School Board votes 3-1 to rename SHS career building ‘Thornton’ center
Published 1:32 pm Friday, September 9, 2022
After surprising retired Superintendent Dr. Jim Thornton in June by announcing plans to rename Smithfield High School’s career and technical education building the “Thornton Career Center,” Isle of Wight County’s School Board made the change official with a 3-1 Sept. 8 vote.
Thornton, who retired July 1, had overseen a multimillion-dollar countywide renovation of the school system’s career and technical education facilities in 2017. The detached Smithfield High School facility became home to Isle of Wight County Schools’ new welding, nursing, engineering, manufacturing and culinary arts programs – including a student-run restaurant named “Turner & 10” for the school’s location at Route 10 and Turner Drive.

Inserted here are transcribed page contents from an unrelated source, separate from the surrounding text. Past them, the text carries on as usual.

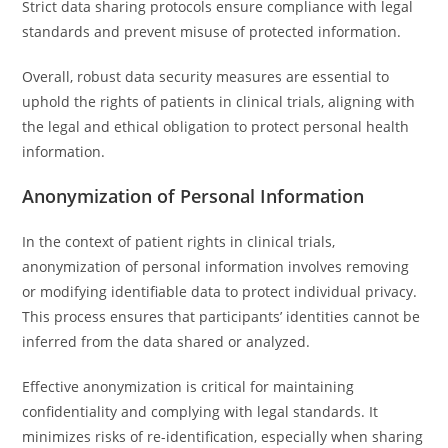
Strict data sharing protocols ensure compliance with legal
standards and prevent misuse of protected information.
Overall, robust data security measures are essential to
uphold the rights of patients in clinical trials, aligning with
the legal and ethical obligation to protect personal health
information.
Anonymization of Personal Information
In the context of patient rights in clinical trials,
anonymization of personal information involves removing
or modifying identifiable data to protect individual privacy.
This process ensures that participants’ identities cannot be
inferred from the data shared or analyzed.
Effective anonymization is critical for maintaining
confidentiality and complying with legal standards. It
minimizes risks of re-identification, especially when sharing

The project also included the addition of a greenhouse and horticulture program at Windsor High School, as well as a working salon run by cosmetology students, a building trades workshop and a working farm behind Windsor Elementary for agriculture students.
In 2016 and prior, IWCS would send students interested in taking career and technical education courses to Suffolk’s Pruden Center, though few Isle of Wight students took advantage of the opportunity.
“I am so honored to be a citizen of Isle of Wight County when people come here to visit what we have to offer our students,” said School Board Chairwoman Denise Tynes.
Board member John Collick cast the dissenting vote. Board member Renee Dial was absent.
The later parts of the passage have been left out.